Wir befinden uns in Planet Magnon im Jahr 48. n. AS, also knapp fünf Jahrzehnte nach der Einführung von ActualSanity. ActualSanity ist ein auf einem Shuttle installiertes, weit über den Himmelskörpern schwebendes Computersystem, das den Maschinenraum der neuen Gesellschaft bildet. Als eine Art algorithmischer Weltgeist verteilt die AS Finanzmittel nach einem "Fairness-Schlüssel" oder sorgt dafür, dass Straßen repariert und Häuser gebaut werden. Unauffällig leitet sie die Geschicke der Menschen und beweist schnelle Lernfähigkeit. Denn die AS passt "ihre Gesetzestexte auf Grundlage statistischer Auswertungen immer präziser und unmittelbarer an die sich stets erneuernden Verhältnisse an." "Fakt ist", schreibt Randt, "dass die AS keine eigenmächtigen Entscheidungen treffen kann, sie ist abhängig von unseren Handlungen, Diskursen und Wünschen."

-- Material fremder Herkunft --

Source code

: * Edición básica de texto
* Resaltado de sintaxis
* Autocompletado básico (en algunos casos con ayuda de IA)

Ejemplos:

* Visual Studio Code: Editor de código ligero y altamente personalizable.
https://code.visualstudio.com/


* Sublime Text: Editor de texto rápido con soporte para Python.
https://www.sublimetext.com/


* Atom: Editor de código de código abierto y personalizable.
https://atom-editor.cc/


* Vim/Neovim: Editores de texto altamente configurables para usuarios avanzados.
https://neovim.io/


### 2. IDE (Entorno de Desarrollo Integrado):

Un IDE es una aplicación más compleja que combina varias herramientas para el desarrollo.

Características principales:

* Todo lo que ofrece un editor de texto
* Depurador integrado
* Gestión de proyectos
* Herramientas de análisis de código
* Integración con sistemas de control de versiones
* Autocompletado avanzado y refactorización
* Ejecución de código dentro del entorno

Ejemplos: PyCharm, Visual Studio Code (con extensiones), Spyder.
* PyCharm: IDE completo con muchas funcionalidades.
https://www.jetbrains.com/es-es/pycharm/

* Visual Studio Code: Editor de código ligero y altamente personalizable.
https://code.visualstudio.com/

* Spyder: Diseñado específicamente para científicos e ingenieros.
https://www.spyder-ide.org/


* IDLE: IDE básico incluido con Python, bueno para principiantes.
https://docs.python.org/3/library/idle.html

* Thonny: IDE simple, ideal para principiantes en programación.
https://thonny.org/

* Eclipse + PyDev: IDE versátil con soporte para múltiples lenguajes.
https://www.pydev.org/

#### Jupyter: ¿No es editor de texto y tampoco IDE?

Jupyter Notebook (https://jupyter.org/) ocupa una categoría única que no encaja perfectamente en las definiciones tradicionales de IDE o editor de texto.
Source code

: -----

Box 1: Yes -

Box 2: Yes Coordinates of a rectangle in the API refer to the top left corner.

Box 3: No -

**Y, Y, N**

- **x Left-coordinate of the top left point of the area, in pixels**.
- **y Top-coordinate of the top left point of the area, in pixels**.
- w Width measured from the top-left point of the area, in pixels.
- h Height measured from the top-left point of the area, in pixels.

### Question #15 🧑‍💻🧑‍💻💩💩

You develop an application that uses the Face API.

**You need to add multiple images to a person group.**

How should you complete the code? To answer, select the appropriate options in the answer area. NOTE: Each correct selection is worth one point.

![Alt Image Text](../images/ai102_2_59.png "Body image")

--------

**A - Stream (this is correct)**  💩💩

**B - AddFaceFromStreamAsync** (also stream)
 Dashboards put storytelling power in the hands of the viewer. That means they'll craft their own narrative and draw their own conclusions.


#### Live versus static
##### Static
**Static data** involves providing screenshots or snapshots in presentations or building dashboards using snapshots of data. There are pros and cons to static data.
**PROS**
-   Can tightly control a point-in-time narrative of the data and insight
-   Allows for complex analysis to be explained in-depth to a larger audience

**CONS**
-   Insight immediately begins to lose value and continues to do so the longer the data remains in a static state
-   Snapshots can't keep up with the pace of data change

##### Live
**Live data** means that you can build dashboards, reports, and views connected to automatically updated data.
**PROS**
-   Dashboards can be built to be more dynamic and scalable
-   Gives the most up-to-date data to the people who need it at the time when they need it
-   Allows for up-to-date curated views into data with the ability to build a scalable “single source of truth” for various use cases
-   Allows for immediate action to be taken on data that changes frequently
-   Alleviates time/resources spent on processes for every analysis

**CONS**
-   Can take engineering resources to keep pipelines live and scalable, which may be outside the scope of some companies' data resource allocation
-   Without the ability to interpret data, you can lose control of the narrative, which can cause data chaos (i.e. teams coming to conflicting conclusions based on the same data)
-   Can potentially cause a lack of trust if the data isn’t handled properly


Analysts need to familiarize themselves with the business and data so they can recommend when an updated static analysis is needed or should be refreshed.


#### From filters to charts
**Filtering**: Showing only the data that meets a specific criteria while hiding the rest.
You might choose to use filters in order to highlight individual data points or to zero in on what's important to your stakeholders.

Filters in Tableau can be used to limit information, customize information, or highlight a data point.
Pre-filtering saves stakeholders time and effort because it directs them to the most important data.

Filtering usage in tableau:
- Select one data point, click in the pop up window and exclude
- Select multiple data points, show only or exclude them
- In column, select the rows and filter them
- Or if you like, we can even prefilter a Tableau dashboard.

"O, wonder!/ How many goodly creatures are there here!/ How beauteous mankind is! O brave new world/ That has such people in't!", heißt es im fünften Akt von Shakespeares Der Sturm. Jene Verse, die Huxley zu dem Namen seines Roman inspirierten, gelten zunächst auch für Planet Magnon. Denn brave, was zu Shakespeares Zeiten noch "schön" bedeutete, heute jedoch "tapfer" meint, sind auch die Menschen auf den Planeten Blossom, Blink, Cromit, Sega und Snoop. Herrschte vor der Einführung von AcutalSanity noch Gewalt, Chaos und Verteilungskampf, ist die Welt mittlerweile ökonomisch und militärisch befriedet. In der interstellaren Gemeinschaft, die keine Staatsgrenzen mehr kennt, organisieren sich die meisten Menschen nun in Kollektiven, die sich etwa Kelly, Zelda, Volta, Post-Volta oder Fuel nennen.

Würdevolle Schamlosigkeit

Im Zentrum des Plots steht dabei Marten Eliot, der zusammen mit seiner Kollegin Emma Glendale die Dolfins, eines der wichtigsten Kollektive, repräsentiert. Als Anhänger der "PostpragmaticJoy-Theorie", einem Ensemble von Techniken und Strategien zur ambivalenten Persönlichkeitsentwicklung, sind sie in hohem Maße emphatisch und unterkühlt zugleich. Die Dolfins forcieren einen Zustand, in dem "Rauscherfahrung und Nüchternheit, Selbst-und Fremdbeobachtung, Pflichterfüllung und Zerstreuung ihre scheinbare Widersprüchlichkeit überwinden." Und dies geschieht beispielsweise durch sogenannte "Celius-Übungen", einer Art Meditation, mittels derer man in einen psychischen Zwischenzustand eintritt, "der gemäß dem postpragmatischen Schwebeideal nie abschließend zu definieren ist."

Darüber hinaus gibt es in diesem Kollektiv ein Bewusstseinsdoping. Etwa in Form von "Klimatabletten" oder "Serolin", einer Substanz, die Menschen in einen Zustand "frühkindlichen Wohlbefindens" versetzt. Ganz neu im pharmazeutischen Portfolio der Dolfins ist zudem Magnon. Die kupferfarbene Flüssigkeit, deren Bezeichnung von Randt ganz offensichtlich an jenen gleichnamigen Begriff aus der Quantenphysik angelehnt wurde, welcher einen kollektiven Anregungszustand eines magnetischen Systems bezeichnet, erzeugt den Effekt einer "sphärischen Versachlichung". Magnon ruft eine "Metaeuphorie" hervor, die zu einer "Vogelperspektivierung" und einer "würdevollen Schamlosigkeit" führt.